Rząd ukraiński zdecydował się sprzedać ciężki krążownik rakietowy Ukraina. Przed rozpoczęciem aukcji z okrętu zostanie zdemontowane uzbrojenie i inne systemy wojskowe. Jeśli na to, co pozostanie, nie znajdą się chętni, okręt zostanie zutylizowany.
O decyzji rządu poinformował dziś wiceminister obrony Oleh Uruskij. – Ta historia ciągnie się już dziesiątki lat. Okręt pozostaje w stoczni w Nikołajewie, niepotrzebnie zajmuje tam miejsce – powiedział.
Budowę krążownika Admirał fłota Sowietskowo Sojuza Łobow proj. 1164 Atłant rozpoczęto w 1984. Po 6 latach okręt – wykończony w 75% – został zwodowany.

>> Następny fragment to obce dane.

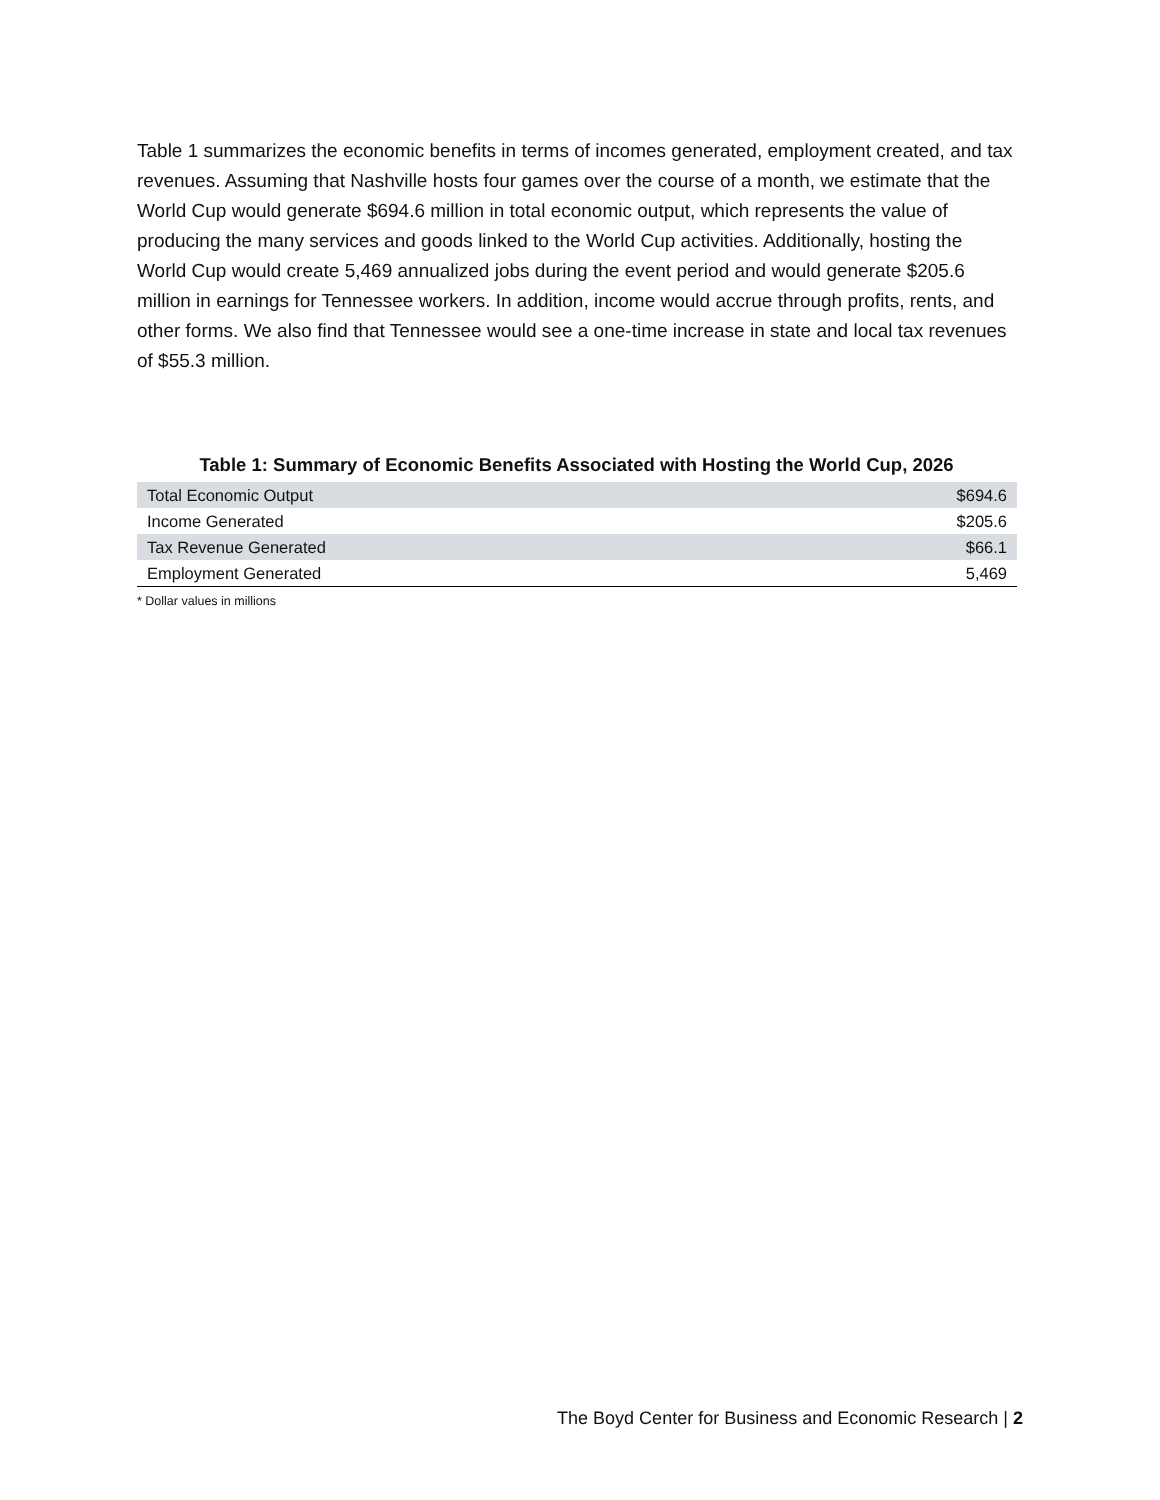Table 1 summarizes the economic benefits in terms of incomes generated, employment created, and tax revenues. Assuming that Nashville hosts four games over the course of a month, we estimate that the World Cup would generate $694.6 million in total economic output, which represents the value of producing the many services and goods linked to the World Cup activities. Additionally, hosting the World Cup would create 5,469 annualized jobs during the event period and would generate $205.6 million in earnings for Tennessee workers. In addition, income would accrue through profits, rents, and other forms. We also find that Tennessee would see a one-time increase in state and local tax revenues of $55.3 million.
Table 1: Summary of Economic Benefits Associated with Hosting the World Cup, 2026
| Total Economic Output | $694.6 |
| Income Generated | $205.6 |
| Tax Revenue Generated | $66.1 |
| Employment Generated | 5,469 |
* Dollar values in millions
The Boyd Center for Business and Economic Research | 2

Po rozpadzie ZSRS, w 1993 krążownik przypadł w udziale nowo tworzonej flocie ukraińskiej i zyskał nową nazwę. Ukraińcy próbowali dokończyć jego budowę, ale już w 1996 zabrakło na to pieniędzy. Ostatecznie w 2017 MO Ukrainy oceniło, że okręt tej klasy nie jest mu potrzebny. W efekcie ówczesny prezydent Petro Poroszenko nakazał przygotowanie krążownika do sprzedaży. Być może tym razem decyzja będzie ostateczna.